Posted on 04 December 2011 with 2 comments from readers

You have to marvel at the daring of the older investors like Warren Buffett or Mark Mobius still out hunting for elephant acquisitions as the world enters another financial crisis.

The ArabianMoney newsletter (subscribe here) this month examined what these gentleman are up to and guest writer Chris Mayer from Agora Financial highlights the work of Thailand’s Warren Buffett.

Value investors

However, this approach to investing, of which Mr Mayer is also an expert with his best-selling Capital & Crisis newsletter, does not require exact market timing. It is straight from the approach to intelligent investing laid down by the greatest guru of them all Ben Graham.

Reading his tome ‘The Intelligent Investor’ last revised in 1972 he was then warning of the dangers of the Dow Jones at 960 points. The young man planning for his pension then who ignored that would still be up 12-fold today on his retirement. Still other asset classes might have done better and stocks went nowhere in the 70s.

We wonder if that is some sort of lesson for today. All the same, if you had bought gold, silver and oil stocks in the late 70s you won hands down. Perhaps these are some of the big elephants to be considering as investments in 2012.

Timing

Still there is the matter of timing. We seem to be sat on the edge of a crisis and so buying now does not appear to make much sense. Perhaps the bargains will have all been snapped up by the great elephant hunters now and not be available then, though that looks a risk worth taking.

Mark Mobius appeared on the BBC World Business Report arguing that Egyptian stocks are a steal with a 50 per cent fall in 2011. Again ArabianMoney is not so sure that the transitional economy of Egypt will turnaround very fast and our editor said as much on the same program.

Maybe the best course of action for the average investor at the moment is to stake out those elephants and consider a price target. But shooting them now does not add up because they may well get cheaper first in a major downswing in global financial markets.

Posted on 04 December 2011 Categories: Investment Gurus, US Stocks

2 Comments posted by readers:

Comment by Willing Banker - 04 December 2011

It’s at times like this when the brave investor goes SELECTIVELY into the market, while the “wall of money” stays on the sidelines.
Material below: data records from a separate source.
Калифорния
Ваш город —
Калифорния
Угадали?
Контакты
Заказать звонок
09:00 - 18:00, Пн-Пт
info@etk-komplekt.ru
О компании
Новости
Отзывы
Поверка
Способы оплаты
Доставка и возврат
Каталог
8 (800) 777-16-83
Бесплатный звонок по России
Should the current problems be resolved, or at least postponed for a couple of years, that wall of money will come back into the market – see this week’s rally for an example.
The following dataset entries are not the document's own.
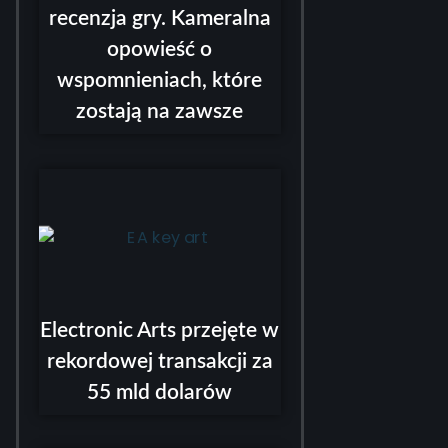
recenzja gry. Kameralna
opowieść o
wspomnieniach, które
zostają na zawsze
Electronic Arts przejęte w
rekordowej transakcji za
55 mld dolarów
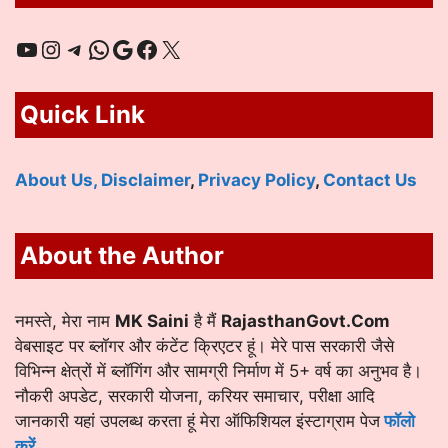
YouTube
Instagram
Telegram
WhatsApp
Google
Facebook
X
Quick Link
About Us,
Disclaimer
,
Privacy Policy
,
Contact Us
About the Author
नमस्ते, मेरा नाम
MK Saini
है मैं
RajasthanGovt.Com
वेबसाइट पर ब्लॉगर और कंटेंट क्रिएटर हूं। मेरे पास सरकारी जैसे
विभिन्न क्षेत्रों में ब्लॉगिंग और सामग्री निर्माण में 5+ वर्ष का अनुभव है।
नौकरी अपडेट, सरकारी योजना, करियर समाचार, परीक्षा आदि
जानकारी यहां उपलब्ध करता हूं मेरा ऑफिशियल इंस्टाग्राम पेज
फॉलो
करें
If the proverbial does hit the fan, then no one knows how it will pan out. Cash will probably be good, and gold, but who knows? Diversifying into quality company stocks at relatively cheap prices and paying decent dividends seems a reasonable strategy. Yes they may get cheaper, but you don’t know that for sure.

Buy low, sell high.

Comment by TomTheMon - 05 December 2011

Anxiety amongst money managers not to miss any rapid market turnaround. Doesn’t matter if it’s short lived in terms of weeks or months but to miss it would be suicide for the short termers that have to give a quarter-quarter account.